Foi o caso do raro evento meteorológico, O TUFÃO, que com extrema violência nos atingiu num sábado, a 6 de Novembro de 1954, quando regressávamos a casa, terminada a última aula dessa manhã.
Andava no 7º ano e a minha turma tinha acabado de fazer um exercício de filosofia a que o Dr. Duque Vieira nos tinha convocado. Caminhava já pela Avenida Nun’Álvares, acompanhado do colega Manuel Evangelista (este, como usualmente, de capa e batina) quando o vento começou, inesperadamente, a soprar forte e acompanhado de chuva. Eu, que de início ia tentando tapar o Manuel Evangelista e a mim com um guarda-chuva, compreendi que melhor era fechá-lo e, mesmo, pô-lo com o bico contra o sentido do vento que cada vez soprava mais forte. Atrás de nós avançava uma enorme nuvem de um cinzento escuro, acompanhada de um estrondoso barulho. Por momentos, o Manuel Evangelista teve dificuldade em desembaraçar-se da capa e pouco mais à frente, incapazes de nos mantermos em pé, procurámos, frente à casa do Dr. Lopes Dias, o lambril do passeio, deitando-nos no pavimento da avenida junto a ele, na esperança de alguma protecção.

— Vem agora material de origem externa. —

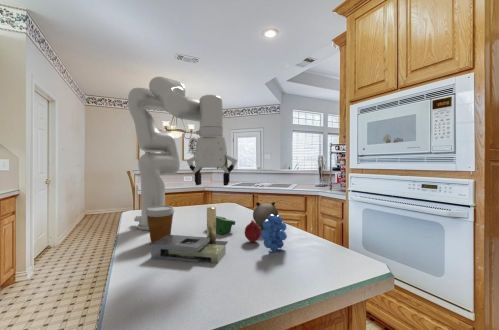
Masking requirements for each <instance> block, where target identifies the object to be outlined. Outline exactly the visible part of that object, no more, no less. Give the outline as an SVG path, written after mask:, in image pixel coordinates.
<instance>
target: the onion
mask: <svg viewBox="0 0 499 330" xmlns="http://www.w3.org/2000/svg"><path fill="white" fill-rule="evenodd" d="M261 232H262V231H261V229H260V227H259V225H258V224H257V223H256V222H255V221H254V219H251V221H250V223H248V224H247V225H246V227H245V229H244V236H245V238H246V239H247V240H248V241H249V242H250V243H252V244H253V243H255V242H257V241H258V240H260V238H261Z"/></svg>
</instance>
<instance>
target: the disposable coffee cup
mask: <svg viewBox="0 0 499 330" xmlns="http://www.w3.org/2000/svg"><path fill="white" fill-rule="evenodd" d="M174 213H175V209H174V206H172V205H171V206H170V205H165V206H154V207H150V208H148V209H147V212H146V214H147V218H148V225H149V230H148V231H149V238H150V245H151V244H152V243H154V242H155V241H157V240H159V239H161V238H162V237H164V236H166V235H172V234H171V233H172V225H173V218H174Z"/></svg>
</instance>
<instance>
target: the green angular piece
mask: <svg viewBox="0 0 499 330" xmlns="http://www.w3.org/2000/svg"><path fill="white" fill-rule="evenodd" d="M233 226H236V220H234V219H233V220H231V219H227V218H225V217H223V216H217V215H216V234H218V235H227V233H228V232H231V231H232V228H233Z"/></svg>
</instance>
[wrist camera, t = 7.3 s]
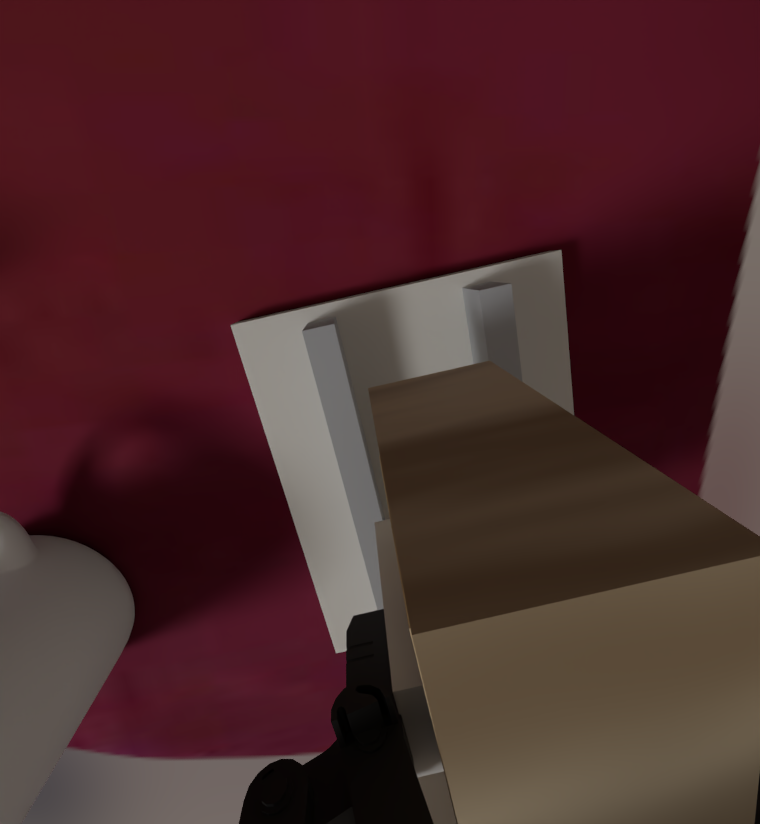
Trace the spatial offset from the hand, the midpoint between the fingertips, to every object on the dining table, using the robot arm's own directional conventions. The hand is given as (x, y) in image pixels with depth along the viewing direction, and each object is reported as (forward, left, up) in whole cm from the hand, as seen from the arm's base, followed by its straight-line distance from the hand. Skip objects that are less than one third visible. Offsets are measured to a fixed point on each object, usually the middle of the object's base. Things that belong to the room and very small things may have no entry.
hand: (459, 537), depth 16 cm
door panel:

Passados umas poucas dezenas de segundos, que nos pareceram longos minutos, abrindo os olhos compreendemos bruscamente que a destruição tinha sido tremenda: automóveis atirados contra paredes, árvores arrancadas, casas destelhadas, colegas na proximidade sangrando …
Aturdidos e desorientados, encaminhámo-nos para as nossas casas, procurando saber de familiares que àquela hora faziam o mesmo trajecto.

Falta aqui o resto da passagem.